Data extracted from a collection
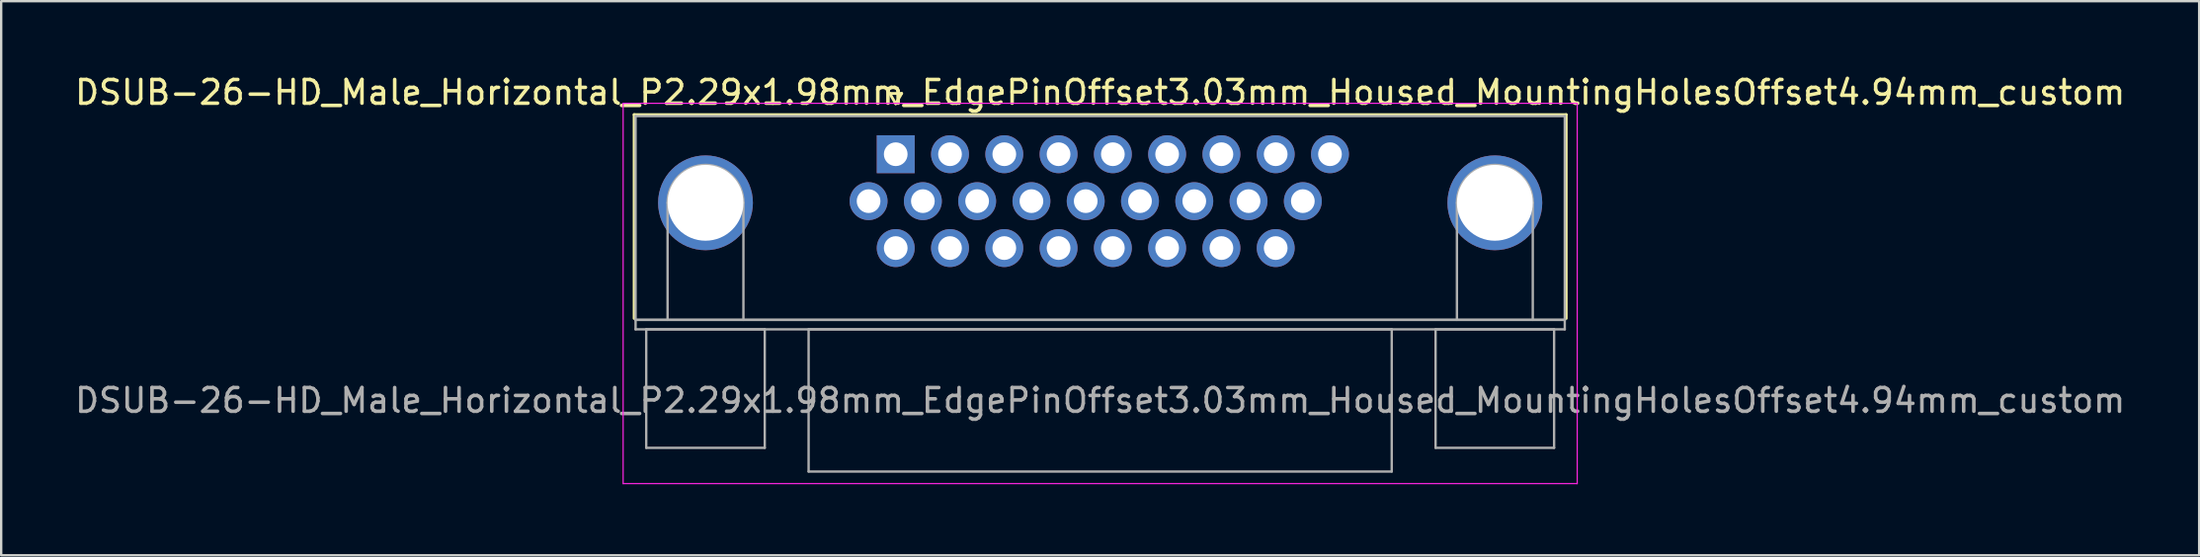
<source format=kicad_pcb>
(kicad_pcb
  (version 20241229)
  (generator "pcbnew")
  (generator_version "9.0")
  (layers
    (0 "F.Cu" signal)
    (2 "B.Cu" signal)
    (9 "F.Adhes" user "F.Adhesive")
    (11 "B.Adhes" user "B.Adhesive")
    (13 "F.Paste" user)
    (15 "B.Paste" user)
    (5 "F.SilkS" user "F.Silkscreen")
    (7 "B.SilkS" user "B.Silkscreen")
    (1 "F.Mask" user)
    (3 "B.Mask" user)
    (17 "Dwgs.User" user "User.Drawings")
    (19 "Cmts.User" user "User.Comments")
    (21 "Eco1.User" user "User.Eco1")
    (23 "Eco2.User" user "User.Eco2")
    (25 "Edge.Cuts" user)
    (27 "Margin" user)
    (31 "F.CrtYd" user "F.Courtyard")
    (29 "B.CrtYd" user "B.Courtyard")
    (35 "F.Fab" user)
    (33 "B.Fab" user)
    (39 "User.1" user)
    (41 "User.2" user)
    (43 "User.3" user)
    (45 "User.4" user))
  (footprint "DSUB-26-HD_Male_Horizontal_P2.29x1.98mm_EdgePinOffset3.03mm_Housed_MountingHolesOffset4.94mm_custom"
    (layer "F.Cu")
    (at 42.993 5.363)
    (property "Reference" "DSUB-26-HD_Male_Horizontal_P2.29x1.98mm_EdgePinOffset3.03mm_Housed_MountingHolesOffset4.94mm_custom" (at 0.37 -4.515 180) (layer "F.SilkS") (effects (font (size 1 1) (thickness 0.15))))
    (attr through_hole)
    (fp_line (start -19.29 -3.575) (end 20.03 -3.575) (stroke (width 0.12) (type solid)) (layer "F.SilkS"))
    (fp_line (start -19.29 5.025) (end -19.29 -3.575) (stroke (width 0.12) (type solid)) (layer "F.SilkS"))
    (fp_line (start -8.505 -4.469) (end -8.005 -4.469) (stroke (width 0.12) (type solid)) (layer "F.SilkS"))
    (fp_line (start -8.255 -4.036) (end -8.505 -4.469) (stroke (width 0.12) (type solid)) (layer "F.SilkS"))
    (fp_line (start -8.005 -4.469) (end -8.255 -4.036) (stroke (width 0.12) (type solid)) (layer "F.SilkS"))
    (fp_line (start 20.03 -3.575) (end 20.03 5.025) (stroke (width 0.12) (type solid)) (layer "F.SilkS"))
    (fp_line (start -19.755 -4.055) (end -19.755 11.995) (stroke (width 0.05) (type solid)) (layer "F.CrtYd"))
    (fp_line (start -19.755 11.995) (end 20.495 11.995) (stroke (width 0.05) (type solid)) (layer "F.CrtYd"))
    (fp_line (start 20.495 -4.055) (end -19.755 -4.055) (stroke (width 0.05) (type solid)) (layer "F.CrtYd"))
    (fp_line (start 20.495 11.995) (end 20.495 -4.055) (stroke (width 0.05) (type solid)) (layer "F.CrtYd"))
    (fp_line (start -19.23 -3.515) (end -19.23 5.085) (stroke (width 0.1) (type solid)) (layer "F.Fab"))
    (fp_line (start -19.23 5.085) (end -19.23 5.485) (stroke (width 0.1) (type solid)) (layer "F.Fab"))
    (fp_line (start -19.23 5.085) (end 19.97 5.085) (stroke (width 0.1) (type solid)) (layer "F.Fab"))
    (fp_line (start -19.23 5.485) (end 19.97 5.485) (stroke (width 0.1) (type solid)) (layer "F.Fab"))
    (fp_line (start -18.78 5.485) (end -18.78 10.485) (stroke (width 0.1) (type solid)) (layer "F.Fab"))
    (fp_line (start -18.78 10.485) (end -13.78 10.485) (stroke (width 0.1) (type solid)) (layer "F.Fab"))
    (fp_line (start -17.88 5.085) (end -17.88 0.145) (stroke (width 0.1) (type solid)) (layer "F.Fab"))
    (fp_line (start -14.68 5.085) (end -14.68 0.145) (stroke (width 0.1) (type solid)) (layer "F.Fab"))
    (fp_line (start -13.78 5.485) (end -18.78 5.485) (stroke (width 0.1) (type solid)) (layer "F.Fab"))
    (fp_line (start -13.78 10.485) (end -13.78 5.485) (stroke (width 0.1) (type solid)) (layer "F.Fab"))
    (fp_line (start -11.93 5.485) (end -11.93 11.485) (stroke (width 0.1) (type solid)) (layer "F.Fab"))
    (fp_line (start -11.93 11.485) (end 12.67 11.485) (stroke (width 0.1) (type solid)) (layer "F.Fab"))
    (fp_line (start 12.67 5.485) (end -11.93 5.485) (stroke (width 0.1) (type solid)) (layer "F.Fab"))
    (fp_line (start 12.67 11.485) (end 12.67 5.485) (stroke (width 0.1) (type solid)) (layer "F.Fab"))
    (fp_line (start 14.52 5.485) (end 14.52 10.485) (stroke (width 0.1) (type solid)) (layer "F.Fab"))
    (fp_line (start 14.52 10.485) (end 19.52 10.485) (stroke (width 0.1) (type solid)) (layer "F.Fab"))
    (fp_line (start 15.42 5.085) (end 15.42 0.145) (stroke (width 0.1) (type solid)) (layer "F.Fab"))
    (fp_line (start 18.62 5.085) (end 18.62 0.145) (stroke (width 0.1) (type solid)) (layer "F.Fab"))
    (fp_line (start 19.52 5.485) (end 14.52 5.485) (stroke (width 0.1) (type solid)) (layer "F.Fab"))
    (fp_line (start 19.52 10.485) (end 19.52 5.485) (stroke (width 0.1) (type solid)) (layer "F.Fab"))
    (fp_line (start 19.97 -3.515) (end -19.23 -3.515) (stroke (width 0.1) (type solid)) (layer "F.Fab"))
    (fp_line (start 19.97 5.085) (end -19.23 5.085) (stroke (width 0.1) (type solid)) (layer "F.Fab"))
    (fp_line (start 19.97 5.085) (end 19.97 -3.515) (stroke (width 0.1) (type solid)) (layer "F.Fab"))
    (fp_line (start 19.97 5.485) (end 19.97 5.085) (stroke (width 0.1) (type solid)) (layer "F.Fab"))
    (fp_arc (start -17.88 0.145) (mid -16.28 -1.455) (end -14.68 0.145) (stroke (width 0.1) (type solid)) (layer "F.Fab"))
    (fp_arc (start 15.42 0.145) (mid 17.02 -1.455) (end 18.62 0.145) (stroke (width 0.1) (type solid)) (layer "F.Fab"))
    (fp_text user "${REFERENCE}" (at 0.37 8.485 180) (layer "F.Fab") (effects (font (size 1 1) (thickness 0.15))))
    (pad "0" thru_hole circle (at -16.28 0.145) (size 4 4) (drill 3.2) (layers "*.Cu" "*.Mask"))
    (pad "0" thru_hole circle (at 17.02 0.145) (size 4 4) (drill 3.2) (layers "*.Cu" "*.Mask"))
    (pad "1" thru_hole rect (at -8.255 -1.905) (size 1.6 1.6) (drill 1) (layers "*.Cu" "*.Mask"))
    (pad "2" thru_hole circle (at -5.965 -1.905) (size 1.6 1.6) (drill 1) (layers "*.Cu" "*.Mask"))
    (pad "3" thru_hole circle (at -3.675 -1.905) (size 1.6 1.6) (drill 1) (layers "*.Cu" "*.Mask"))
    (pad "4" thru_hole circle (at -1.385 -1.905) (size 1.6 1.6) (drill 1) (layers "*.Cu" "*.Mask"))
    (pad "5" thru_hole circle (at 0.905 -1.905) (size 1.6 1.6) (drill 1) (layers "*.Cu" "*.Mask"))
    (pad "6" thru_hole circle (at 3.195 -1.905) (size 1.6 1.6) (drill 1) (layers "*.Cu" "*.Mask"))
    (pad "7" thru_hole circle (at 5.485 -1.905) (size 1.6 1.6) (drill 1) (layers "*.Cu" "*.Mask"))
    (pad "8" thru_hole circle (at 7.775 -1.905) (size 1.6 1.6) (drill 1) (layers "*.Cu" "*.Mask"))
    (pad "9" thru_hole circle (at 10.065 -1.905) (size 1.6 1.6) (drill 1) (layers "*.Cu" "*.Mask"))
    (pad "10" thru_hole circle (at -9.4 0.075) (size 1.6 1.6) (drill 1) (layers "*.Cu" "*.Mask"))
    (pad "11" thru_hole circle (at -7.11 0.075) (size 1.6 1.6) (drill 1) (layers "*.Cu" "*.Mask"))
    (pad "12" thru_hole circle (at -4.82 0.075) (size 1.6 1.6) (drill 1) (layers "*.Cu" "*.Mask"))
    (pad "13" thru_hole circle (at -2.53 0.075) (size 1.6 1.6) (drill 1) (layers "*.Cu" "*.Mask"))
    (pad "14" thru_hole circle (at -0.24 0.075) (size 1.6 1.6) (drill 1) (layers "*.Cu" "*.Mask"))
    (pad "15" thru_hole circle (at 2.05 0.075) (size 1.6 1.6) (drill 1) (layers "*.Cu" "*.Mask"))
    (pad "16" thru_hole circle (at 4.34 0.075) (size 1.6 1.6) (drill 1) (layers "*.Cu" "*.Mask"))
    (pad "17" thru_hole circle (at 6.63 0.075) (size 1.6 1.6) (drill 1) (layers "*.Cu" "*.Mask"))
    (pad "18" thru_hole circle (at 8.92 0.075) (size 1.6 1.6) (drill 1) (layers "*.Cu" "*.Mask"))
    (pad "19" thru_hole circle (at -8.255 2.055) (size 1.6 1.6) (drill 1) (layers "*.Cu" "*.Mask"))
    (pad "20" thru_hole circle (at -5.965 2.055) (size 1.6 1.6) (drill 1) (layers "*.Cu" "*.Mask"))
    (pad "21" thru_hole circle (at -3.675 2.055) (size 1.6 1.6) (drill 1) (layers "*.Cu" "*.Mask"))
    (pad "22" thru_hole circle (at -1.385 2.055) (size 1.6 1.6) (drill 1) (layers "*.Cu" "*.Mask"))
    (pad "23" thru_hole circle (at 0.905 2.055) (size 1.6 1.6) (drill 1) (layers "*.Cu" "*.Mask"))
    (pad "24" thru_hole circle (at 3.195 2.055) (size 1.6 1.6) (drill 1) (layers "*.Cu" "*.Mask"))
    (pad "25" thru_hole circle (at 5.485 2.055) (size 1.6 1.6) (drill 1) (layers "*.Cu" "*.Mask"))
    (pad "26" thru_hole circle (at 7.775 2.055) (size 1.6 1.6) (drill 1) (layers "*.Cu" "*.Mask")))
  (gr_rect
    (start -3 -3)
    (end 89.726 20.383)
    (stroke (width 0.1) (type default))
    (fill no)
    (layer "Edge.Cuts")))
</source>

■ **Problem to solve**
Working from the data above, extract solely the lines from the one containing "(fp_arc (start -17.88" through the one containing "circle (at -7.11", exactly as they appear, both included.

■ **Exercise response**
    (fp_arc (start -17.88 0.145) (mid -16.28 -1.455) (end -14.68 0.145) (stroke (width 0.1) (type solid)) (layer "F.Fab"))
    (fp_arc (start 15.42 0.145) (mid 17.02 -1.455) (end 18.62 0.145) (stroke (width 0.1) (type solid)) (layer "F.Fab"))
    (fp_text user "${REFERENCE}" (at 0.37 8.485 180) (layer "F.Fab") (effects (font (size 1 1) (thickness 0.15))))
    (pad "0" thru_hole circle (at -16.28 0.145) (size 4 4) (drill 3.2) (layers "*.Cu" "*.Mask"))
    (pad "0" thru_hole circle (at 17.02 0.145) (size 4 4) (drill 3.2) (layers "*.Cu" "*.Mask"))
    (pad "1" thru_hole rect (at -8.255 -1.905) (size 1.6 1.6) (drill 1) (layers "*.Cu" "*.Mask"))
    (pad "2" thru_hole circle (at -5.965 -1.905) (size 1.6 1.6) (drill 1) (layers "*.Cu" "*.Mask"))
    (pad "3" thru_hole circle (at -3.675 -1.905) (size 1.6 1.6) (drill 1) (layers "*.Cu" "*.Mask"))
    (pad "4" thru_hole circle (at -1.385 -1.905) (size 1.6 1.6) (drill 1) (layers "*.Cu" "*.Mask"))
    (pad "5" thru_hole circle (at 0.905 -1.905) (size 1.6 1.6) (drill 1) (layers "*.Cu" "*.Mask"))
    (pad "6" thru_hole circle (at 3.195 -1.905) (size 1.6 1.6) (drill 1) (layers "*.Cu" "*.Mask"))
    (pad "7" thru_hole circle (at 5.485 -1.905) (size 1.6 1.6) (drill 1) (layers "*.Cu" "*.Mask"))
    (pad "8" thru_hole circle (at 7.775 -1.905) (size 1.6 1.6) (drill 1) (layers "*.Cu" "*.Mask"))
    (pad "9" thru_hole circle (at 10.065 -1.905) (size 1.6 1.6) (drill 1) (layers "*.Cu" "*.Mask"))
    (pad "10" thru_hole circle (at -9.4 0.075) (size 1.6 1.6) (drill 1) (layers "*.Cu" "*.Mask"))
    (pad "11" thru_hole circle (at -7.11 0.075) (size 1.6 1.6) (drill 1) (layers "*.Cu" "*.Mask"))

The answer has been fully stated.